» Estratto della pagina:
○ ○ ○

“Fate entrare Frate Jacopa!”. La storia della “donna frate” amica di San Francesco che egli volle accanto nei giorni del ritorno al Signore
In un mio precedente articolo vi ho narrato la storia di una donna che diventò papa col nome di Giovanni VIII, personaggio la cui esistenza è stata discussa per secoli.
Oggi voglio raccontarvi la storia di un frate romano di sesso femminile (avete capito bene) che fu tra i più stetti collaboratori di San Francesco d’Assisi: Giacoma Frangipane de’ Settesoli, conosciuta come Jacopa de’ Settesoli, e poi frate Jacopa. Sulla sua esistenza non esistono dubbi.

○ ○ ○

» Dati disponibili:
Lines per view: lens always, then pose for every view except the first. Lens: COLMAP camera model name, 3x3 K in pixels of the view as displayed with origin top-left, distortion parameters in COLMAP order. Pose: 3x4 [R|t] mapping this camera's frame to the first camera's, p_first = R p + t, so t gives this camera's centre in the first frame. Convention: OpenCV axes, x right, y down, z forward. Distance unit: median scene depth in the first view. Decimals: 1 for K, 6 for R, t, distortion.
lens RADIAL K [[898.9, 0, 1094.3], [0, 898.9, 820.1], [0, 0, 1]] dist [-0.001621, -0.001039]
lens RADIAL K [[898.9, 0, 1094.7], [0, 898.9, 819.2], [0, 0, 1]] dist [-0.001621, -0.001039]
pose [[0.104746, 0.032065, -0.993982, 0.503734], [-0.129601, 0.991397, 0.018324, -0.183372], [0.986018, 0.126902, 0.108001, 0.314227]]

○ ○ ○

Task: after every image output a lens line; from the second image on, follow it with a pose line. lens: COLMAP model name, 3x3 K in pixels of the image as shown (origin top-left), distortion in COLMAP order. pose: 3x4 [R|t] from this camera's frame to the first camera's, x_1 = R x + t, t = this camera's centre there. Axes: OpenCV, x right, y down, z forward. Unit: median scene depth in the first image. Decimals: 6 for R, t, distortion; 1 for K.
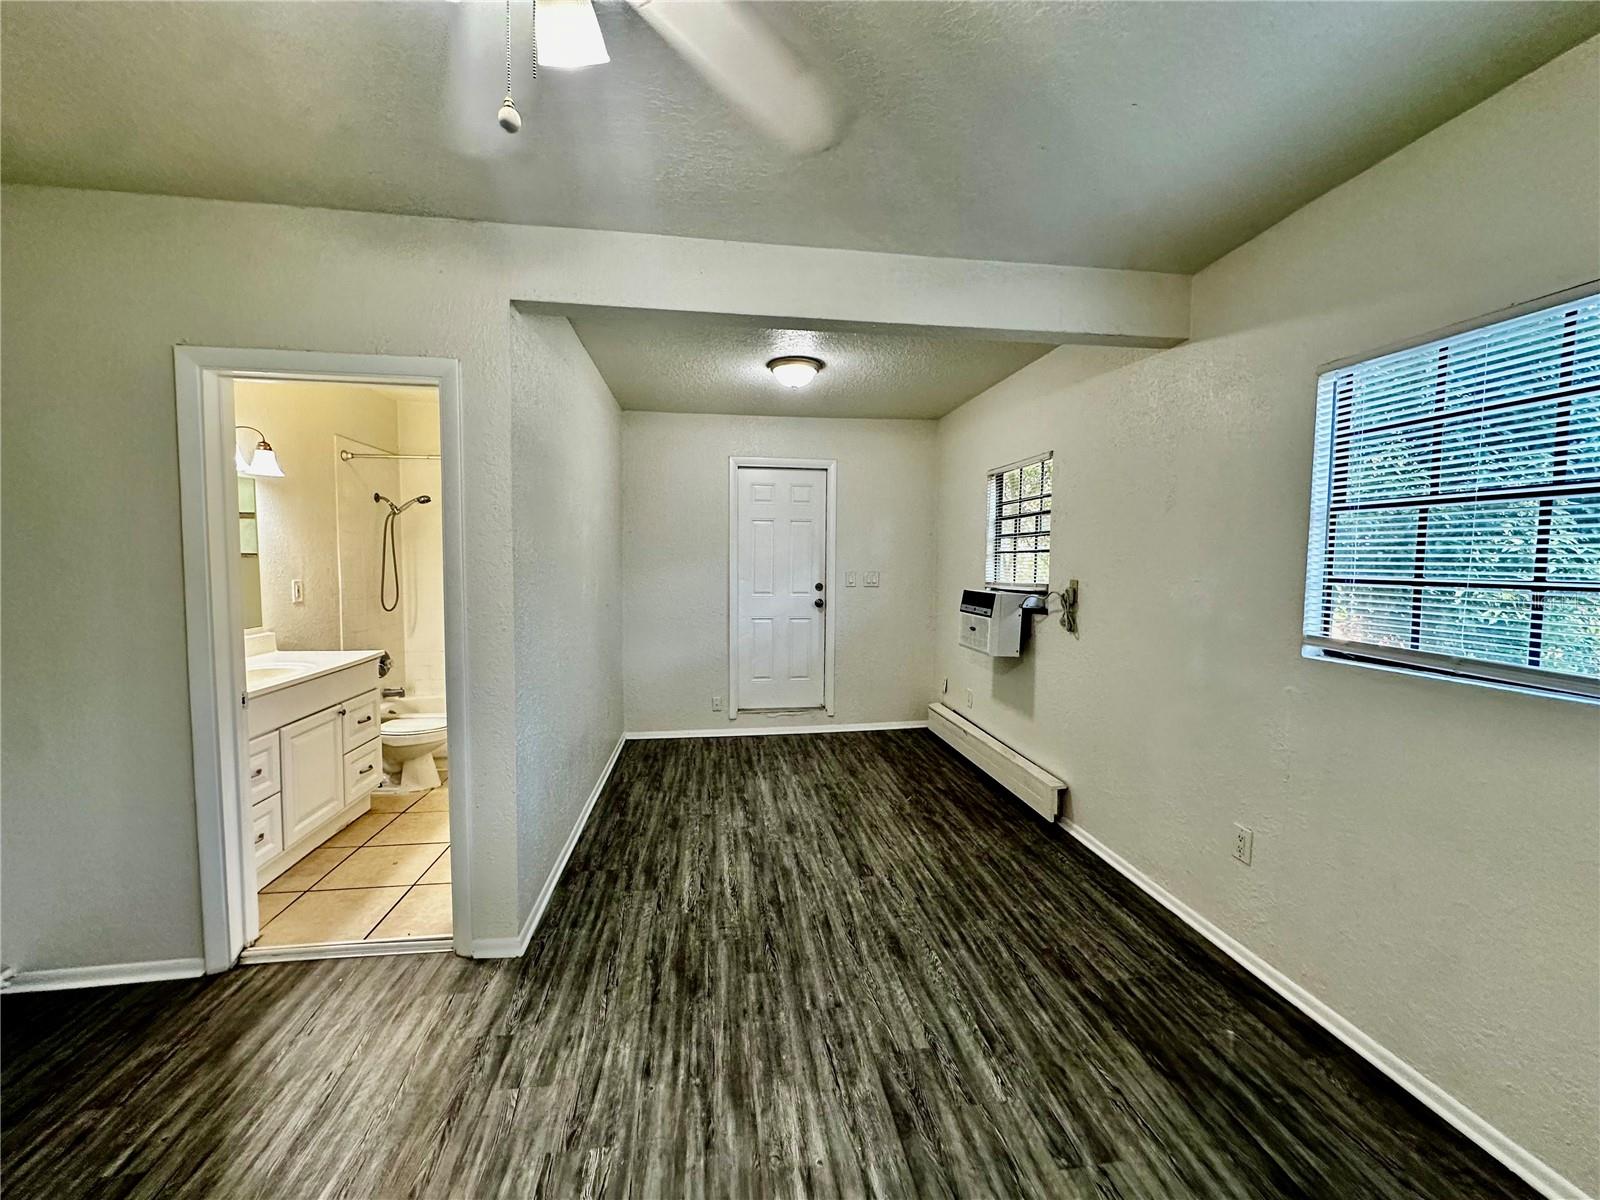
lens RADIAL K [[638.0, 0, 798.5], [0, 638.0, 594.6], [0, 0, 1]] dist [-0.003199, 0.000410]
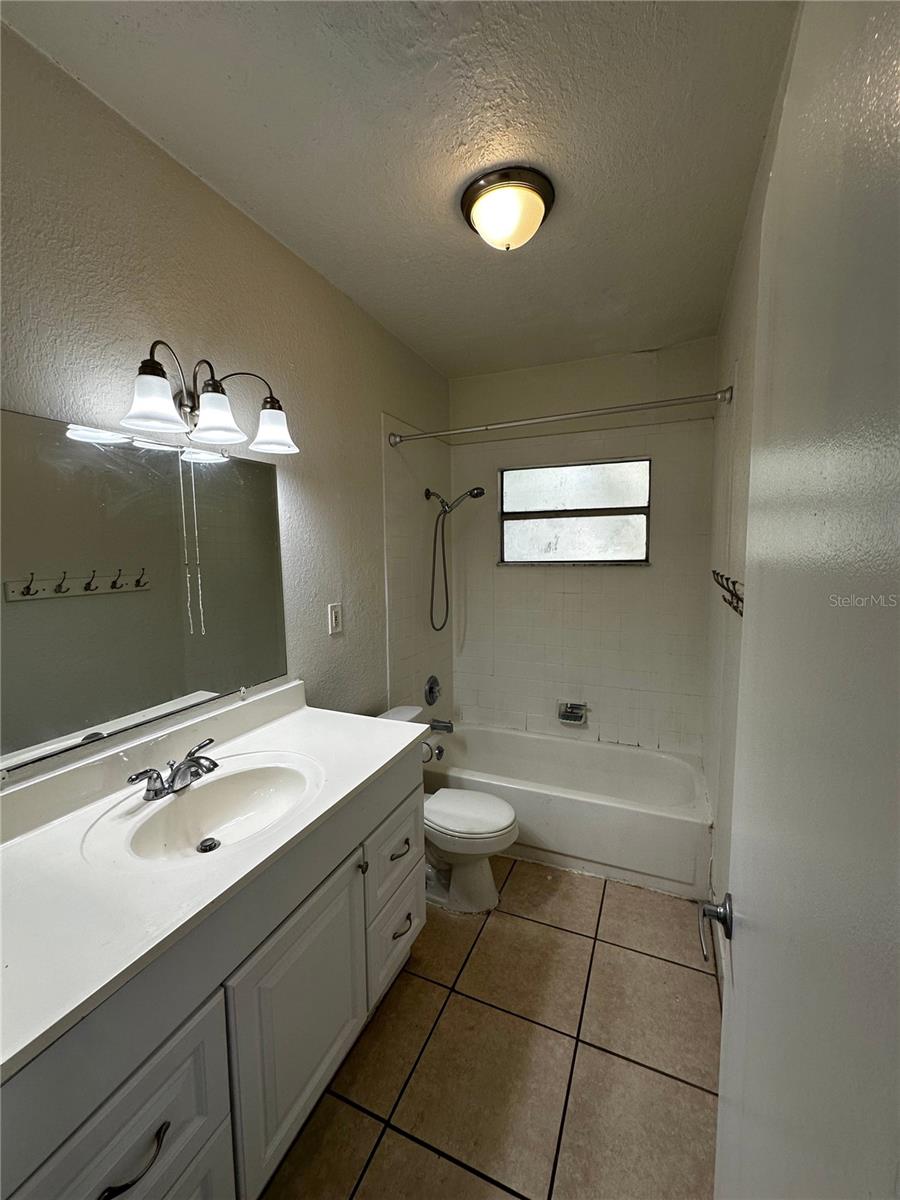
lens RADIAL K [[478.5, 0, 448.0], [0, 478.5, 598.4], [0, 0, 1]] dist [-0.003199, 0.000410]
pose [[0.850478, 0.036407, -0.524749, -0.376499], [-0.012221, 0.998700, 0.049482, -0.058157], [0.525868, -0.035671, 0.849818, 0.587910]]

○ ○ ○

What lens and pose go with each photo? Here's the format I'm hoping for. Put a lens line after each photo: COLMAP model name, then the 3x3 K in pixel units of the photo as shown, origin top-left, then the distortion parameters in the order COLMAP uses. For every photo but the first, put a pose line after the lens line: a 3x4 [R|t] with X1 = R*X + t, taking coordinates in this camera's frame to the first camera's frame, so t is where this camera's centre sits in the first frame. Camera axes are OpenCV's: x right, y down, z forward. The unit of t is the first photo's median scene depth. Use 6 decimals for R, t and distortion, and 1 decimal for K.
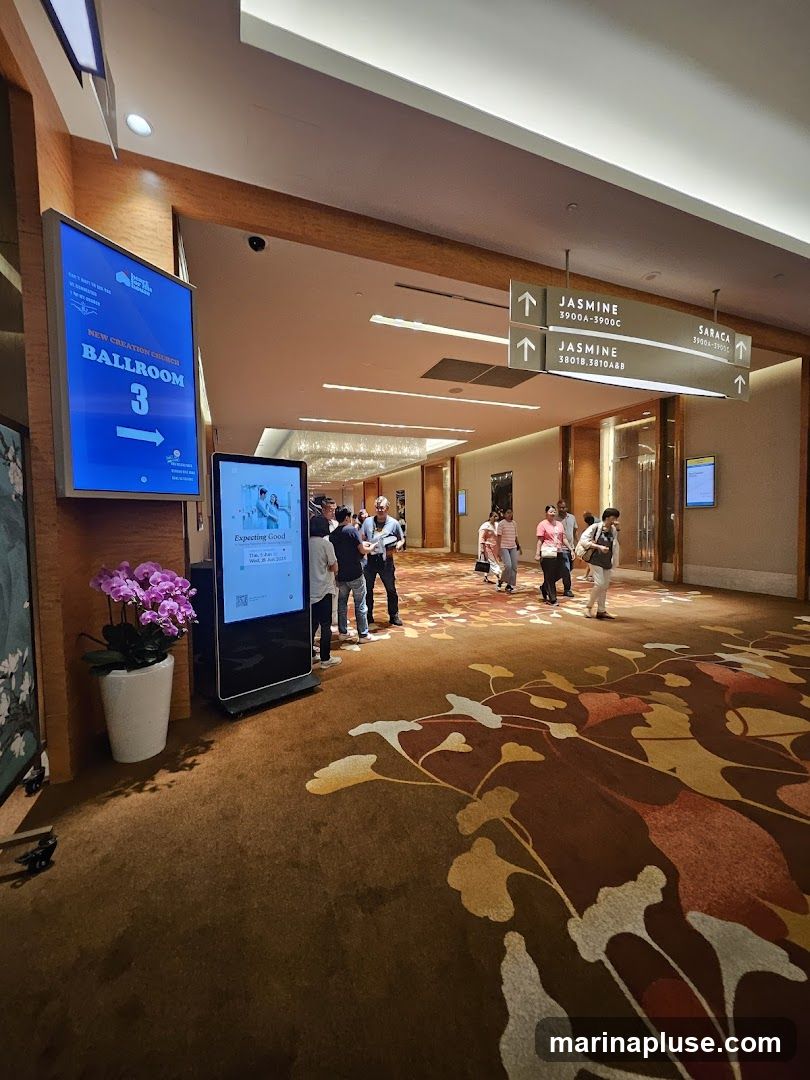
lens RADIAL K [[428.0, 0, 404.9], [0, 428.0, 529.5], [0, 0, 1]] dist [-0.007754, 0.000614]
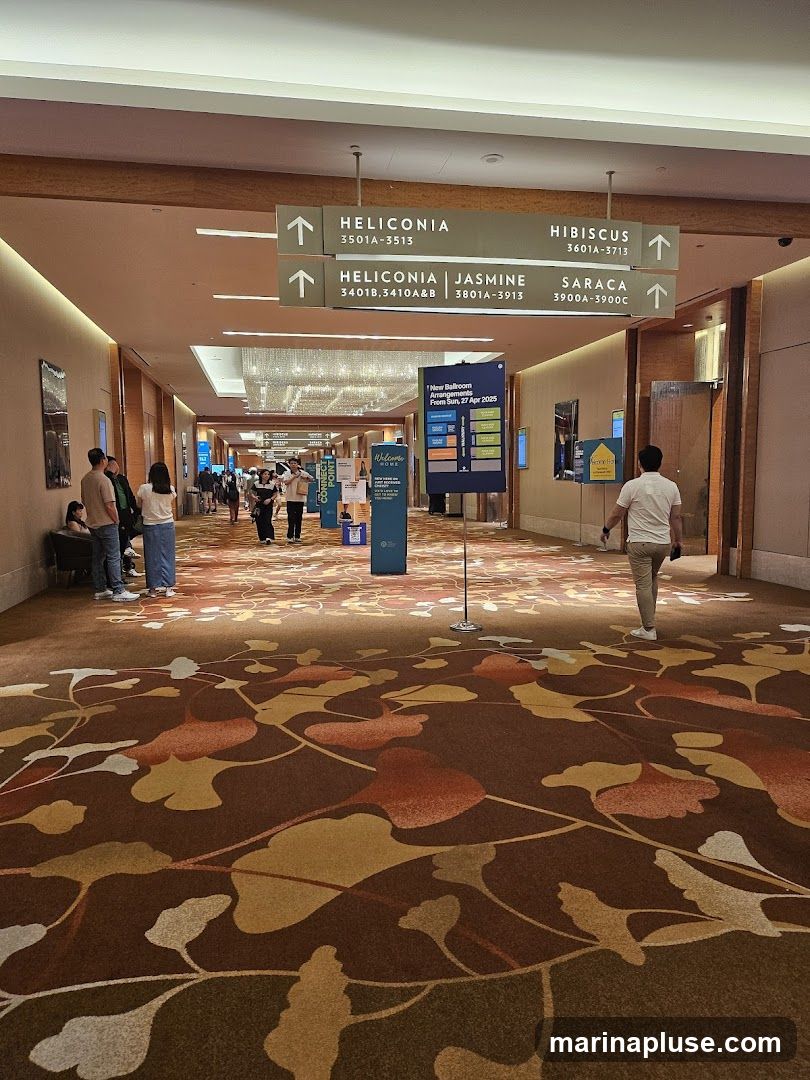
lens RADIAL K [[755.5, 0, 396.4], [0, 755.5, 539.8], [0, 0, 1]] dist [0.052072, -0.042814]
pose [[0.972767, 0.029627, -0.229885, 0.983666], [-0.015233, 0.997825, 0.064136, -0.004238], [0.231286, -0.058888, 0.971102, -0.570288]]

○ ○ ○

» Compito assegnato A: Estrai dall'articolo su frate Jacopa il passo compreso tra "Oggi voglio raccontarvi" e "non esistono dubbi.", estremi inclusi.
» Compito assegnato B: Riscrivi in forma più breve il paragrafo dell'articolo su frate Jacopa che inizia con "Oggi voglio raccontarvi", conservandone le informazioni principali.
» Compito assegnato C: Prosegui l'articolo su frate Jacopa dopo la sua ultima frase.

» Risposta al compito A:
Oggi voglio raccontarvi la storia di un frate romano di sesso femminile (avete capito bene) che fu tra i più stetti collaboratori di San Francesco d’Assisi: Giacoma Frangipane de’ Settesoli, conosciuta come Jacopa de’ Settesoli, e poi frate Jacopa. Sulla sua esistenza non esistono dubbi.

» Risposta al compito B: L'autore presenta la storia di Giacoma Frangipane de' Settesoli, nota come Jacopa de' Settesoli e poi come frate Jacopa. Era una donna romana e fu uno dei collaboratori più vicini a San Francesco d'Assisi. La sua esistenza non è in dubbio.

» Risposta al compito C:
JACOPA LA SUA STORIA E L’INCONTRO CON FRANCESCO
Nacque nella Capitale nel 1190 ed era trasteverina, quindi “romana de Roma”. Il suo nome era Jacopa de’ Normanni. Si sposò giovanissima con il nobile Graziano Frangipane de’ Settesoli. Possedevano (i Frangipane) il Seprizonio, un monumento fatto edificare da Settimio Severo presso il Circo Massimo a Roma. Dopo la caduta dell’Impero divenne il loro palazzo. Rimasta vedova nel 1217 ereditò i castelli e le terre del Lazio possedute dalla famiglia del defunto marito.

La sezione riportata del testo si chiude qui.